Despite some early — and erroneous — comparisons between Fireside and other live audio platforms like Twitter Spaces or Clubhouse, the startup gained traction due to a differentiated feature set that also prioritizes video content. Shows on Fireside’s platform could be streamed live to its app, recorded, saved, or even simulcast to other social networks. The app additionally includes audience engagement tools and other features to aid creators with promotion, editing, measurement, distribution, monetization, and audience growth, all of which are part of Fireside’s end-to-end content production experience. More recently, the company had been exploring web3 technologies, including NFTs.

Co-founded by Cuban, early Yammer employee Mike Ihbe, and former Googler, YouTuber and Node co-founder Falon Fatemi, who sold her last company to SugarCRM, Fireside has managed to attract some high-profile creators like Jay Leno, Michael Dell, Melissa Rivers, Craig Kilborn, and screenwriter and Entourage creator Doug Ellin over the past year.

In a letter to Fireside investors published by Variety, Fatemi shared that the Stremium acquisition would help Fireside to offer a “second screen experience where the audience can use their phones to engage and interact in real-time while watching on their TVs.”

“Imagine watching a live cookalong show with your favorite chef simultaneously on your TV and your phone where you can interact and get invited to talk directly to them and even show them what you are cooking from the palm of your hand,” Fatemi explained. Plus, Stremium’s infrastructure would allow creators to upload, publish, program and distribute their live shows across both mobile and TV, she added. (Stremium confirmed to us the letter’s accuracy.)

TechCrunch this February reported Fireside was in talks to raise a $25 million Series A that valued its business at $125 million. That round has since closed, but Fireside hasn’t yet made a formal announcement about raise, investors, or its valuation. We understand this may be because Fireside is still adding some additional strategic investors to the deal, and it plans to detail the fundraise soon. Of course, the funding may have helped pave the way for Fireside to make this new acquisition.

Other investors in Fireside include the Chainsmokers, HBSE, Goodwater, Animal Capital, and NFL stars Larry Fitzgerald and Kelvin Beachum and former NBA star Baron Davis, in addition to Cuban. Ahead of its Series A, Fireside had raised around $8 million.

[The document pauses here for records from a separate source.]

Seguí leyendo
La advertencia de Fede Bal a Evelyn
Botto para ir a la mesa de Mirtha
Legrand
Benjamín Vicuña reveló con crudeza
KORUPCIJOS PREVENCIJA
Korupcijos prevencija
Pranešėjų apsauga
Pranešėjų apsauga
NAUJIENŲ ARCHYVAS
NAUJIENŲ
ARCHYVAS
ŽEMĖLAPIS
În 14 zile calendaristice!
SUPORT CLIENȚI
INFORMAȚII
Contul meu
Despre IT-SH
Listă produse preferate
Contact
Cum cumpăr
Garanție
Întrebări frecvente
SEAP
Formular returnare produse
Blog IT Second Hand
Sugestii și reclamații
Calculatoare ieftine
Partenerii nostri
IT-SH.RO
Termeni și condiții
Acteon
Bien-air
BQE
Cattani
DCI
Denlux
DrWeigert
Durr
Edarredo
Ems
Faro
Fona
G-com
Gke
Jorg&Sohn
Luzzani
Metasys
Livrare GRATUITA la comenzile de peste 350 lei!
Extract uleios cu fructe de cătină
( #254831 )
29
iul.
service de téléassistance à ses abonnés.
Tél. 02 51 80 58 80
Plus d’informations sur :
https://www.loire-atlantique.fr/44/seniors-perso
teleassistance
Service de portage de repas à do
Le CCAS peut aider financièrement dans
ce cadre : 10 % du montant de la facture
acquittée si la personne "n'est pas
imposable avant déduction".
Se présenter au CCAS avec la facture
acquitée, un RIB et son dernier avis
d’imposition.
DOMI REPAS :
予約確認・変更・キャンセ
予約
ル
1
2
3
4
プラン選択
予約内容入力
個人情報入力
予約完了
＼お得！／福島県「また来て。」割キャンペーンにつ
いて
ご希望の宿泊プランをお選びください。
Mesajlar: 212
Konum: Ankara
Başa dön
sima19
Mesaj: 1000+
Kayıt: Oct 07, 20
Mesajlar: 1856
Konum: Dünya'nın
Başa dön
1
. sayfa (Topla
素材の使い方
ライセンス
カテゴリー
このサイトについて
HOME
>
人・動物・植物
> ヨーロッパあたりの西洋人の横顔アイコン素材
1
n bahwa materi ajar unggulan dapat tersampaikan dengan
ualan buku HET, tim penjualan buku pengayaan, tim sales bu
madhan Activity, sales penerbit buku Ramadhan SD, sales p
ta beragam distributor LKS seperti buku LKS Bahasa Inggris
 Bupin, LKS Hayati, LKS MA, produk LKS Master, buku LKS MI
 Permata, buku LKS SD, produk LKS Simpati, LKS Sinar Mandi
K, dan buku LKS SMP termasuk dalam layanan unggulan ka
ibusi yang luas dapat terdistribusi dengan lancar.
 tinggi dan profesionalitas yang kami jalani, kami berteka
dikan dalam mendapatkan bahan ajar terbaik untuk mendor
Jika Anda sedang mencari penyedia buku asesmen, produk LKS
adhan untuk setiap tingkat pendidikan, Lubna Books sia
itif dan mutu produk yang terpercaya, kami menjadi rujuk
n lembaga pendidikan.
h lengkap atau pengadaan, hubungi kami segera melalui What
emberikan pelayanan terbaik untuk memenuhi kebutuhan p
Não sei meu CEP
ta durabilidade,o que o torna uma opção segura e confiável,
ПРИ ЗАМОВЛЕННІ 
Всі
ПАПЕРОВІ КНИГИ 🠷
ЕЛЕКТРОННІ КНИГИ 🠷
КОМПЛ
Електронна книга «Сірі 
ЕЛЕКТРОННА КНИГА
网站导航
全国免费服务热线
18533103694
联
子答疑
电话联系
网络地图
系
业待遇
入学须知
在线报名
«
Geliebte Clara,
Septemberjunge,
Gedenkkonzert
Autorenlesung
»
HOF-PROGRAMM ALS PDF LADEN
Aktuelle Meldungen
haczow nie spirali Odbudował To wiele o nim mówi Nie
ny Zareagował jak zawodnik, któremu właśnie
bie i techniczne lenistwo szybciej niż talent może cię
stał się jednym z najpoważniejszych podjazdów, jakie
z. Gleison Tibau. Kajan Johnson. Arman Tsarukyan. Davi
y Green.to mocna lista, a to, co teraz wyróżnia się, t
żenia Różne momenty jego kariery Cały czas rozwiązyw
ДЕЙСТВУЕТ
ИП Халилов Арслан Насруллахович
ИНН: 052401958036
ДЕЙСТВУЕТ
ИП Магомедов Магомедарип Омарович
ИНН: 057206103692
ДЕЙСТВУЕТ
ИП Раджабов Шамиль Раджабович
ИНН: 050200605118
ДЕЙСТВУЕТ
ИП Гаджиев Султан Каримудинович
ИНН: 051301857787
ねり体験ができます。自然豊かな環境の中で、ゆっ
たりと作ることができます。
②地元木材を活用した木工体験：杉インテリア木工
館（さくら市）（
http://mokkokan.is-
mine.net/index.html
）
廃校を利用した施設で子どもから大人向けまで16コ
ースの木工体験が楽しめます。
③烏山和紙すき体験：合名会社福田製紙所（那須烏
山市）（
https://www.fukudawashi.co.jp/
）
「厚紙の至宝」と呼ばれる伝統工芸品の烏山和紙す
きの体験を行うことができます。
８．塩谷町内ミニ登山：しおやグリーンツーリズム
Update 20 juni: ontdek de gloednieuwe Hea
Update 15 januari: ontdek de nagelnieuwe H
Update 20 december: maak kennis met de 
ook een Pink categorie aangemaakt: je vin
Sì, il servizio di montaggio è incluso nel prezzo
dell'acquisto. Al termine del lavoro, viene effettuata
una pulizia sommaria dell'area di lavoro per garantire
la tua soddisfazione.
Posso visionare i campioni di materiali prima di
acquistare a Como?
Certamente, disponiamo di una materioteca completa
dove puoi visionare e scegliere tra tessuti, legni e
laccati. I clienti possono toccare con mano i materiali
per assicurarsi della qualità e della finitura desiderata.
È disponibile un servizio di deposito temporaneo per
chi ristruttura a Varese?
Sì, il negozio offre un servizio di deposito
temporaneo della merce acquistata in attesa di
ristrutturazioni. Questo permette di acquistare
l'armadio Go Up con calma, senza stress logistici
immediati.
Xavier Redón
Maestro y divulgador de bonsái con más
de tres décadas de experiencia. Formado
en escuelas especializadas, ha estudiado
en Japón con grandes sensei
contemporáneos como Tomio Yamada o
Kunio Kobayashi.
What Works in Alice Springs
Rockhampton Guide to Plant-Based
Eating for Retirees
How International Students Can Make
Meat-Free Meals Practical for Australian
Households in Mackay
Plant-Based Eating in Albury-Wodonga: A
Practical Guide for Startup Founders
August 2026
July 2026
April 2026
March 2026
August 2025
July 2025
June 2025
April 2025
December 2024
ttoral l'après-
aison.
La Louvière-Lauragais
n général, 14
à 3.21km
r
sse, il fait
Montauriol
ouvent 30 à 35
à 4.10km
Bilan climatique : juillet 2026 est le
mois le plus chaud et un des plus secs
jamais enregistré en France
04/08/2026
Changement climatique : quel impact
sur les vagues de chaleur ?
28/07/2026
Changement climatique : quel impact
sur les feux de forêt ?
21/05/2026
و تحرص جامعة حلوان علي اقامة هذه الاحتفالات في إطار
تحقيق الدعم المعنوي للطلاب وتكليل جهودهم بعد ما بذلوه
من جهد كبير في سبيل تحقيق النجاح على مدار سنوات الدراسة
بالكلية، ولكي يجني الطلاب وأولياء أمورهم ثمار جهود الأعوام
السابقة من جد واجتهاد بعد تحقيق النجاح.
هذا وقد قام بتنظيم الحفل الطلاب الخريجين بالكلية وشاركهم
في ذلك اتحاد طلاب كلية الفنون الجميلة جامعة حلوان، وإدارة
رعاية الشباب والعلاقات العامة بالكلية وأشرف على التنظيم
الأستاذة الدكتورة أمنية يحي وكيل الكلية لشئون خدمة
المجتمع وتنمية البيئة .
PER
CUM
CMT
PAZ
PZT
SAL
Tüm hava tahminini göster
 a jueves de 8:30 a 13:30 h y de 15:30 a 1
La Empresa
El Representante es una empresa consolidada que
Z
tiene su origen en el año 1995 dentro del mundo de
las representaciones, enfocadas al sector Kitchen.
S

Stremium had been developing a service that allowed consumers to aggregate all their favorite channels using their “TV Everywhere” credentials and use a cloud DVR instead of downloading separate streaming apps. It also included a selection of free streaming channels. But the service faced an increasingly competitive landscape where there are now numerous ways to watch free streaming content, like Tubi, Pluto TV, The Roku Chanel, Freevee (formerly IMDb TV), Plex, and more. Meanwhile, cord-cutting is accelerating leaving fewer people with cable TV logins for Stremium to market its services to.

The Stremium website is now pointing visitors to Fireside and confirms the acquisition. Fireside is aiming to release its TV product sometime next year as a result of the deal.